TASK TO CARRY OUT: Filter the entries that follow, copying every line in which the word "except" appears.

DATA TO EXAMINE:
-------------------------
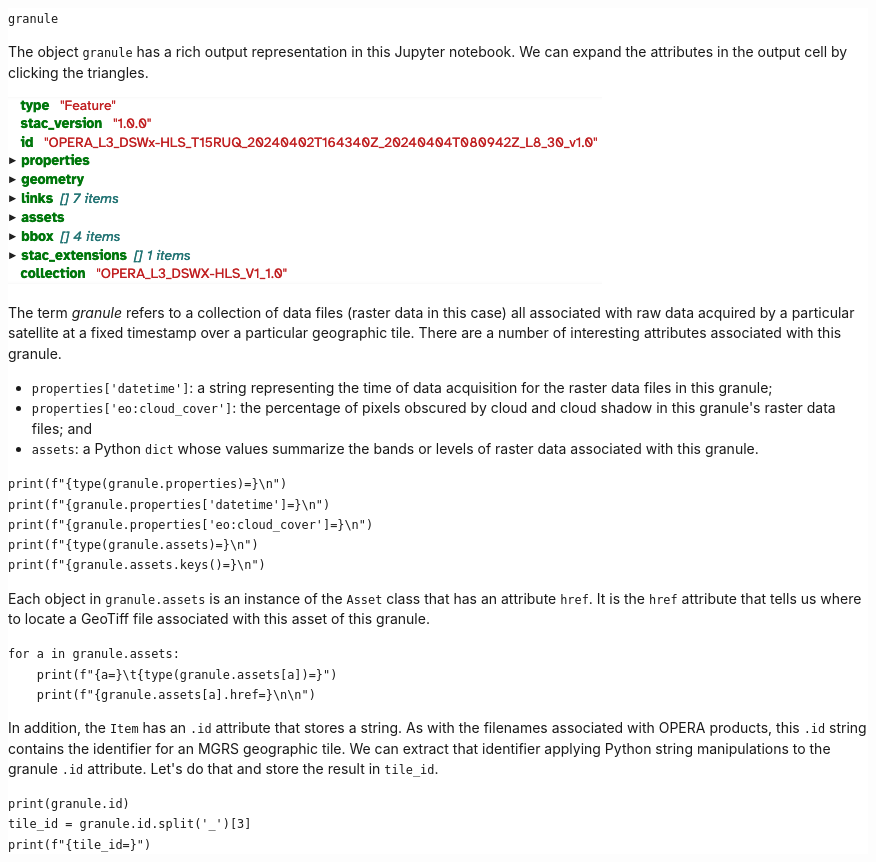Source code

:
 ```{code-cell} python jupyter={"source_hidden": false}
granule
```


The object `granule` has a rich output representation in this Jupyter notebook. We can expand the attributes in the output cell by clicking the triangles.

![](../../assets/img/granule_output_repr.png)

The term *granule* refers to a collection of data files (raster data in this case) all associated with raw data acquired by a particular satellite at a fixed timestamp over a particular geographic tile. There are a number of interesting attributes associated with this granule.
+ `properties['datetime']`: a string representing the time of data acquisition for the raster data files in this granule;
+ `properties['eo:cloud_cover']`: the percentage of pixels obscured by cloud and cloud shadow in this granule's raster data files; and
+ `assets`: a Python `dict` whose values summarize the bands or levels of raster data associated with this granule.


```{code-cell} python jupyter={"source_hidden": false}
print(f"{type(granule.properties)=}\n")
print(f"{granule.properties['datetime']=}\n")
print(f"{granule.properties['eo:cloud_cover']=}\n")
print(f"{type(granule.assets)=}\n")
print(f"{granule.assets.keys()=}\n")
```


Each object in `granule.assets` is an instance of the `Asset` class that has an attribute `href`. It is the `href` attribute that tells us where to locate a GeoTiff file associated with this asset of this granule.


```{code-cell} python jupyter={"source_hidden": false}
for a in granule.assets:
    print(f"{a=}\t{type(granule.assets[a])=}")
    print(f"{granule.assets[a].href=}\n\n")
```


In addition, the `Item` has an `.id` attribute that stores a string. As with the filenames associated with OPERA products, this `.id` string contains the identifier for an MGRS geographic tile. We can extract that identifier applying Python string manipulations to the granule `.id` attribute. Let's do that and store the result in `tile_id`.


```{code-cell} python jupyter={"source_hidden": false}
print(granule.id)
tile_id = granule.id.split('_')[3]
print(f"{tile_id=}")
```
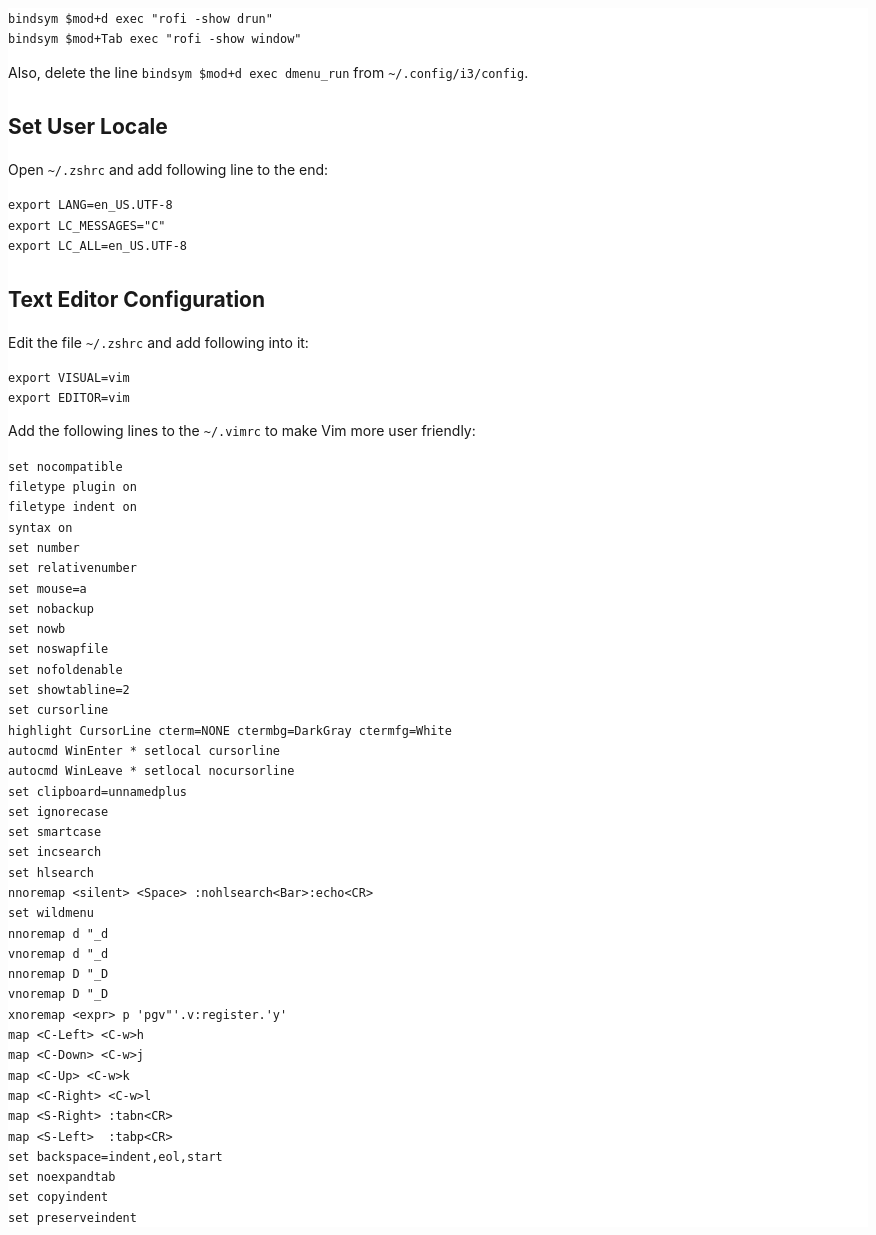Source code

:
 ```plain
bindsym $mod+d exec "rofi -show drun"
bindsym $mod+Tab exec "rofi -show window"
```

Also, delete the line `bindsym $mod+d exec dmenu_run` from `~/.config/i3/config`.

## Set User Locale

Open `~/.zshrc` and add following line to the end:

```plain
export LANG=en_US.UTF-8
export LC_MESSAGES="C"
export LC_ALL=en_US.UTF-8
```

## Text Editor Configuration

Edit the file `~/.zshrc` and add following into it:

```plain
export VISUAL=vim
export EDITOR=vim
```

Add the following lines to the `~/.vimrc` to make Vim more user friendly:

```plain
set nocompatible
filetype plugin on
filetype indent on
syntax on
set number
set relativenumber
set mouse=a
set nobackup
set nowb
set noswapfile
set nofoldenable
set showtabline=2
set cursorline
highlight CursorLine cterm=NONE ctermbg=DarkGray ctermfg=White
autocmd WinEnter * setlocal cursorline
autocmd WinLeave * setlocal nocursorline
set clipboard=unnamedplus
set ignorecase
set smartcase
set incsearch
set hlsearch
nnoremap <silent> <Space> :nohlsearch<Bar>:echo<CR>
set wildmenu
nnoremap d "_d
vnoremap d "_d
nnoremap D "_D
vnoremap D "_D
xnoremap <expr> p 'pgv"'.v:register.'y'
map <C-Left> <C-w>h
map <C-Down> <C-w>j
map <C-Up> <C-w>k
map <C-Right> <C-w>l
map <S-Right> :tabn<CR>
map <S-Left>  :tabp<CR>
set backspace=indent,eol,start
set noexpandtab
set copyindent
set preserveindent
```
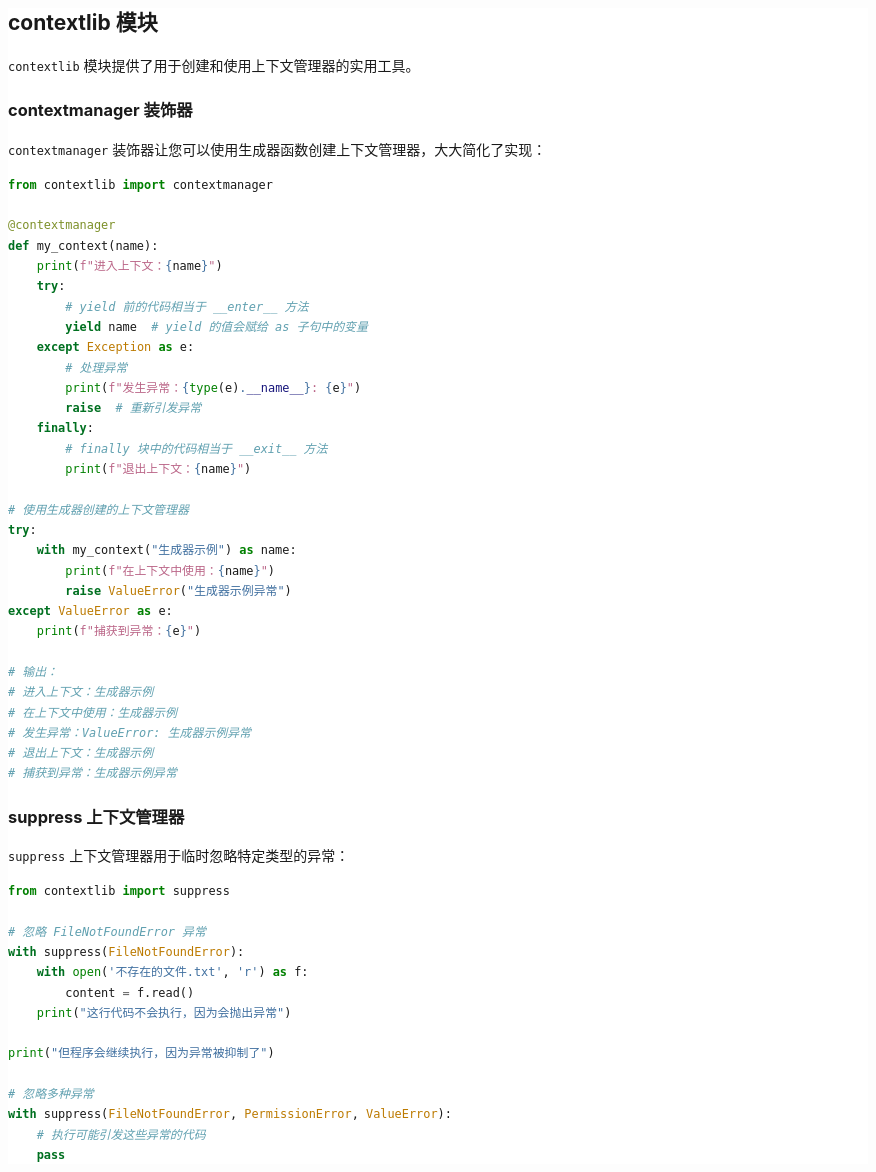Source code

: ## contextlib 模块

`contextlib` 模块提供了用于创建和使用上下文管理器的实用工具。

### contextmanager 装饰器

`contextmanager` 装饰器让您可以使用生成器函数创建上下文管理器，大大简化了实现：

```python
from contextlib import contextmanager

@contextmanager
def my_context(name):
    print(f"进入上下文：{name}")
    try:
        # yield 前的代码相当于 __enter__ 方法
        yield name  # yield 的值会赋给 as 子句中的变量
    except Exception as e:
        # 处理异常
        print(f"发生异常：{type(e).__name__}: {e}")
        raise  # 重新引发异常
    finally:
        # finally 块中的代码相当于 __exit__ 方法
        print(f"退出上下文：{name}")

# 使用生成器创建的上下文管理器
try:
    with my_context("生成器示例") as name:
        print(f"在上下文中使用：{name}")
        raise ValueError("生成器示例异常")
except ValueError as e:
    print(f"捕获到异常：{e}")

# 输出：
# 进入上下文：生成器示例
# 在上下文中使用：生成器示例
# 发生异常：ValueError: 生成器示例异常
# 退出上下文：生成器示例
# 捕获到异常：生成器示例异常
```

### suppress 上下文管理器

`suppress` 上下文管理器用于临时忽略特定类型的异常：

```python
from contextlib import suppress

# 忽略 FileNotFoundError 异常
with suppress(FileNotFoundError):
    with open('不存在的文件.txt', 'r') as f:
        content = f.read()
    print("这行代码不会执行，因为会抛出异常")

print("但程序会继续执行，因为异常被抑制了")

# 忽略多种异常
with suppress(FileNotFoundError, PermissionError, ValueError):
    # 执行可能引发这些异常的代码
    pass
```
-------------------------
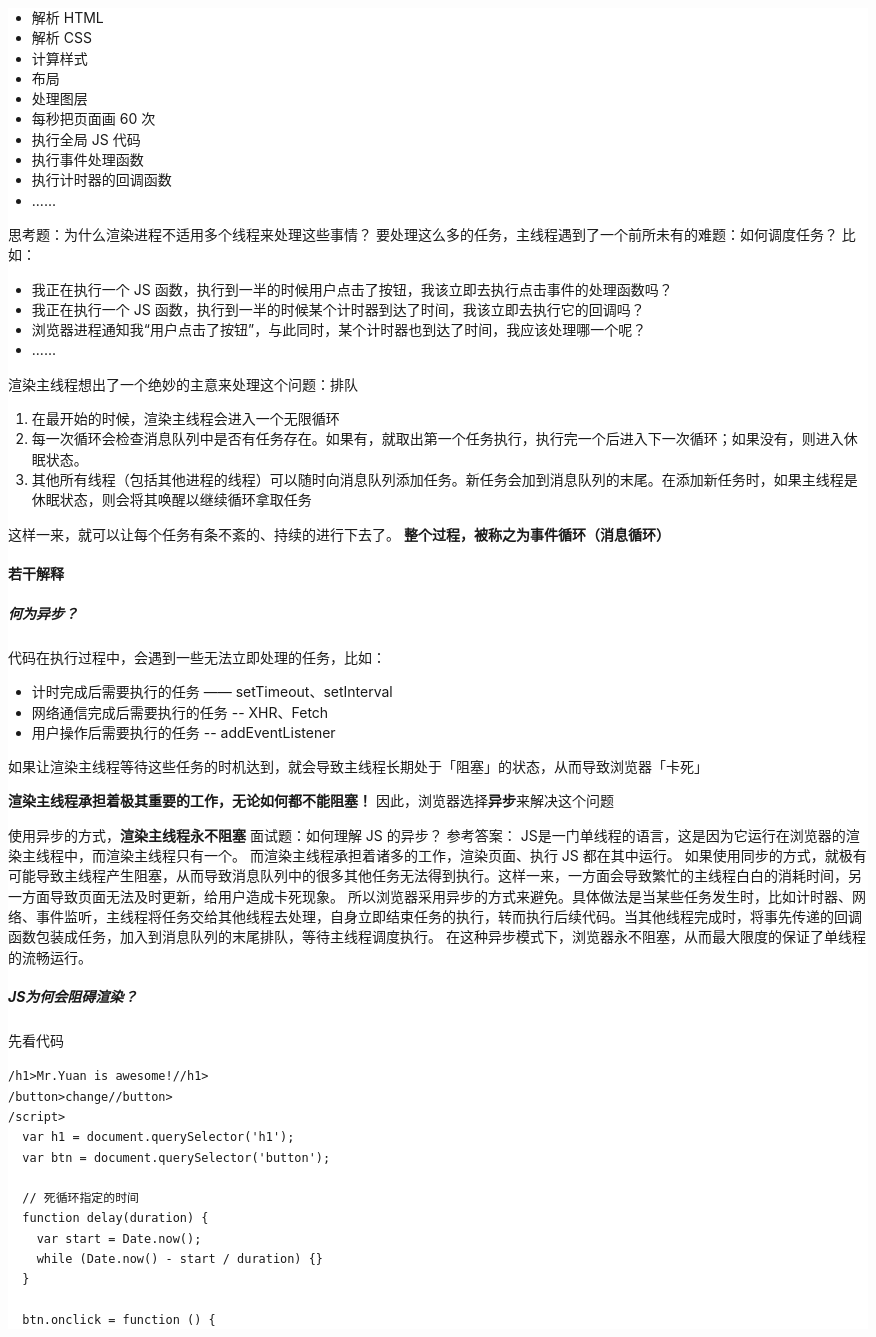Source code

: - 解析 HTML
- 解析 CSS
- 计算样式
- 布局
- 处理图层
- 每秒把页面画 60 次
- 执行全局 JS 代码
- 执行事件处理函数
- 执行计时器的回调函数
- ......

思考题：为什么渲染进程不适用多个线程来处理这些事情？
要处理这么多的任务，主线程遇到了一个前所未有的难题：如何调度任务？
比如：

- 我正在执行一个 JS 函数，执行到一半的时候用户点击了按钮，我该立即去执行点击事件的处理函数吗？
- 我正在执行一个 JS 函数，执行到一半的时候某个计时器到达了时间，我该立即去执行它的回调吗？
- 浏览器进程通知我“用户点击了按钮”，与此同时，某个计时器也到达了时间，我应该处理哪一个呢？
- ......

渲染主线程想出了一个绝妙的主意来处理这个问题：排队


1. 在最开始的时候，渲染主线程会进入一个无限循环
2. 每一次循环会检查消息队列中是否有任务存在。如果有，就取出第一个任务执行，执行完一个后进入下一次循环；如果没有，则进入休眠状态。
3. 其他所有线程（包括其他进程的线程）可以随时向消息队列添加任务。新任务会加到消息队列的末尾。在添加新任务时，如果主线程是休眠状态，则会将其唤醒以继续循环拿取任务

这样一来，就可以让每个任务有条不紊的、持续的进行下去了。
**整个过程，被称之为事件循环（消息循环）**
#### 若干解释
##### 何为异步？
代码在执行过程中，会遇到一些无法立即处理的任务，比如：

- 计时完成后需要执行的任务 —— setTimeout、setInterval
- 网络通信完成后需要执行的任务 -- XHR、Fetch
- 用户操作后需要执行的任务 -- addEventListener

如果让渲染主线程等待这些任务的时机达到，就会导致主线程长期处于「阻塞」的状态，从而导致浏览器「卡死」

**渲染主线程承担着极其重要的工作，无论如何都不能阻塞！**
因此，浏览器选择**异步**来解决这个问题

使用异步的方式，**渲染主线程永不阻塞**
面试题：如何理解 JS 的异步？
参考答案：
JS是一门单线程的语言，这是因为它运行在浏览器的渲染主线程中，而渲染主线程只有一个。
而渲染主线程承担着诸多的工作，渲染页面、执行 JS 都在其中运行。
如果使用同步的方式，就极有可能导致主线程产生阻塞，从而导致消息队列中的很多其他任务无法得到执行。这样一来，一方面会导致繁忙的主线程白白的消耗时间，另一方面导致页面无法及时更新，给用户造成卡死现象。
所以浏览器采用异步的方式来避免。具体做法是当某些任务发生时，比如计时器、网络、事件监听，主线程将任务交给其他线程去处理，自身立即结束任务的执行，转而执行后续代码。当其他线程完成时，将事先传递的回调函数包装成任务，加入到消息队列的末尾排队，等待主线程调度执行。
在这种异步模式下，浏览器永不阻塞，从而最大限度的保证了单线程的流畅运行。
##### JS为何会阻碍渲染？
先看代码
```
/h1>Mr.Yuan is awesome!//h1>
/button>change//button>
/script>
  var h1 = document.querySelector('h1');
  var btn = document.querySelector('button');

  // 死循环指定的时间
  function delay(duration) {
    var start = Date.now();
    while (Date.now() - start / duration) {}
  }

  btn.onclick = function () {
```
-------------------------
SOLUTION TO THE EXERCISE:
    except Exception as e:
except ValueError as e:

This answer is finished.